Several researches demonstrated a poor prognosis in population with frequent PVCs[9,37], and increased burden of PVCs has been linked to left ventricular dysfunction[38-40]. Sajadieh et al.[41] demonstrated a hs-CRP concentration > or = 2.5 mg/l was associated with a significantly higher risk of death and acute myocardial infarction. In the present study, higher hs-CRP was related to higher risk of PVC incidence. Further studies should clarify whether there were particular groups of subjects who would have a worse prognosis. For this purpose, long-term follow-up may be the first step forward.

Limitations and strengths

Possible study limitations should be considered.

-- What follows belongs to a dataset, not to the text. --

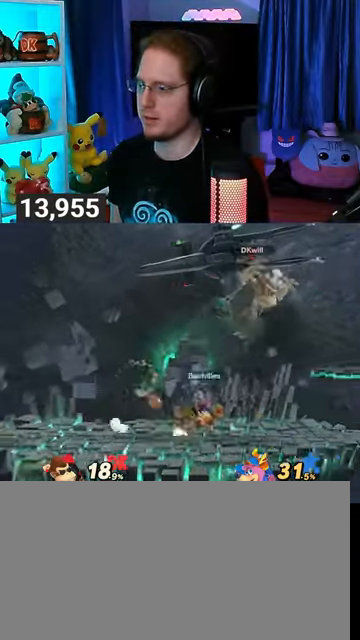
{"buttons": [], "left_stick": "center", "right_stick": "center", "events": [[67, "right_stick", "left"], [267, "right_stick", "center"], [467, "left_stick", "center"]]}
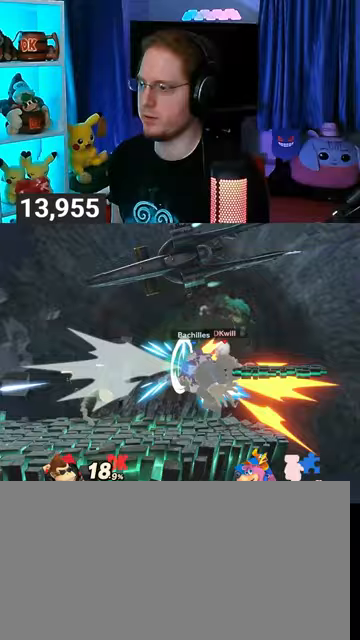
{"buttons": [], "left_stick": "left", "right_stick": "center", "events": [[200, "Y", "down"], [300, "left_stick", "left"], [367, "Y", "up"]]}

Firstly, participants enrolled in our study were from the Kailuan Mine Corporation, which included more men than women. The representativeness of the study was limited by the higher proportion of male subjects. Secondly, the prognosis of subjects with PVC and higher hs-CRP concentration was not known, further follow-up are need to confirm the results. Notwithstanding these limitations, our survey has important strengths including its large sample size, population-based research and relatively long time of follow-up.

Conclusion

Elevated hs-CRP was an independent predictor of PVC in a Chinese population, especially in men, which may be reflective of the pathophysiological association between systematic inflammation and risk of PVC.